In a hastily arranged press conference this afternoon, Nike officials did not dispute the Ernst & Young findings, but said the company had taken concrete steps to fix the problems. Workers at the TKV factory no longer work excess overtime, said Dusty Kidd, labor practices manager for Nike. “You’ll find now that no worker in that factory works more than 200 hours overtime a year.”

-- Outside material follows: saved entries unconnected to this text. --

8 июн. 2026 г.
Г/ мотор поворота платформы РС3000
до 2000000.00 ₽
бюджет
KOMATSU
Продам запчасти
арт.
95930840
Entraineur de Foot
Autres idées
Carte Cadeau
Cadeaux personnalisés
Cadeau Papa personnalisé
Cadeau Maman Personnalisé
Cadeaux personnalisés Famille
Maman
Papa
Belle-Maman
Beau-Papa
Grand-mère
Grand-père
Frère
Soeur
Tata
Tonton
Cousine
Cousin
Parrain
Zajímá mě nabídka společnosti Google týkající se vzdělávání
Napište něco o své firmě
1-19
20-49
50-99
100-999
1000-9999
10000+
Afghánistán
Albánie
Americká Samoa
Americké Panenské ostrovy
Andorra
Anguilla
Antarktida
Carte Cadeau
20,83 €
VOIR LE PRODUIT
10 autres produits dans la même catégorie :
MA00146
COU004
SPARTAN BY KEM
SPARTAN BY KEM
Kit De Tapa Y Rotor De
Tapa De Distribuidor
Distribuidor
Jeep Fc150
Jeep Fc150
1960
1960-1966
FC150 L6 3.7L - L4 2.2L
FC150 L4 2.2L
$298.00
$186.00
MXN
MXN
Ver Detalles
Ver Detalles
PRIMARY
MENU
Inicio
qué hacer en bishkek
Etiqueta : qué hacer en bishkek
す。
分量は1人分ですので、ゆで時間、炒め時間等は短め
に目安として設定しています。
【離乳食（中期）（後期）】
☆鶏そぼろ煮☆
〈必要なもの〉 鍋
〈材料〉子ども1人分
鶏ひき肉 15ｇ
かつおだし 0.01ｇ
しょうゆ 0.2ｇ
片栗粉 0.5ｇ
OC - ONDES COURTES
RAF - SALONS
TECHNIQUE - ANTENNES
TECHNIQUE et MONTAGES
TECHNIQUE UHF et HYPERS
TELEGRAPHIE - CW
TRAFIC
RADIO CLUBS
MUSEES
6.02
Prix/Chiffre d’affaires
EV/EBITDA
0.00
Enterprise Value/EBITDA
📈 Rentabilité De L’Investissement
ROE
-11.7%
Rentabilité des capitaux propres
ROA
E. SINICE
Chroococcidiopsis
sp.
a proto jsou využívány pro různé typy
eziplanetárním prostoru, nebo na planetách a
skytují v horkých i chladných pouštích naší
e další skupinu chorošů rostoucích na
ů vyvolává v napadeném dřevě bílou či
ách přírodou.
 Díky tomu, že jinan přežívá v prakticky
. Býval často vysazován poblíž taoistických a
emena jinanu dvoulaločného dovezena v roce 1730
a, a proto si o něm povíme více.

Nike officials also said the contractor has fixed ventilation problems and given workers protective gear. But they admitted they haven’t checked to see if toxic chemical levels were still too high. “We haven’t had the capability to do scientific measurement,” said Tien Nguyen, Nike’s labor practices manager in Vietnam, “so we don’t really know the exact number.”
Nike officials had not yet reviewed O’Rourke’s report.
O’Rourke says illegal and unsafe conditions persist. “I last visited the factory in June, and I last spoke with workers in October. The conditions have not been solved. As of October, workers told me that forced overtime and unprotected exposures have not been resolved.”
The release of the audit and the TRAC report were timed to coincide with next Tuesday’s meeting of the White House anti-sweatshop task force, the Apparel Industry Partnership. The task force, made up of corporations and human rights groups, has proposed a nonprofit association to implement a code of conduct on sweatshops. It is still mulling guidelines on the independent monitoring of contractor factories like Nike’s.
Task force co-chair Linda Golodner, president of the National Consumers League, confirmed the group is still undecided on the confidentiality of independent monitoring. “We’re aware of companies’ need for proprietary information, but we need a balance so that consumers trust the association, and companies trust the association.”
Golodner said she had not seen the Ernst & Young audits of Nike factories — or any other independent audit of any apparel or shoe factory.
The complete TRAC report “Smoke from a Hired Gun” and the leaked Ernst & Young audit are available in searchable text format on the Corporate Watch Web site.